The sleepers only became aware of this the next morning when they awoke feeling weak and powerless in body and limb. Many a 'morning after the night before' must have been blamed on a convenient night walker!

It was chiefly to Bantu witchdoctors that the Hottentots turned for an antidote to these doleful occurrences.

The cure usually entailed cuts on the skin into which a medicine was rubbed. This caused such an itching and burning whenever a night walker approached that the sleeper was bound to awake before he was molested.

One of the ways to catch a sorcerer was to place a doctored curry at the entrance of the hut. Should a night walker try to enter, and step over the cuury, it 'held' him and he would remain fast until sunrise the next morning.
 
The first person to awake and see him there must remain quite quiet. He must shake the other sleepers very gently without calling them by name; by this they would know all was not well.

The first to speak to the intruder would be the head of the kraal, who was immediately summoned, and this would free the night walker.
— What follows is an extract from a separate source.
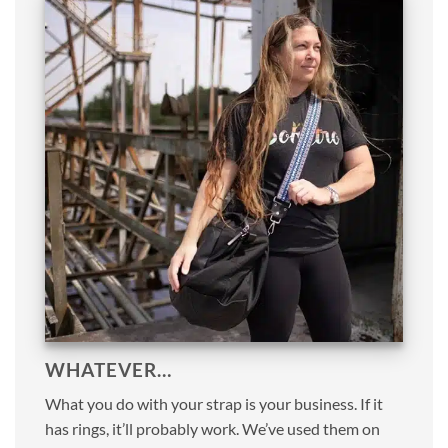
WHATEVER…
What you do with your strap is your business. If it
has rings, it’ll probably work. We’ve used them on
The punishment was then decided on, and usually painfully carried out.

It was considered dangerous to stand in anyone's shadow as he might have some magic 'medicine' in his body which could be harmful.

Because of this, some Hottentots developed the habit of rising early, when no shadows were yet cast by the sun. In this way, people were supposed to rid themselves of anything harmful which they might have 'picked up' the previous evening, and could transmit to others, if they rose after the sun was high.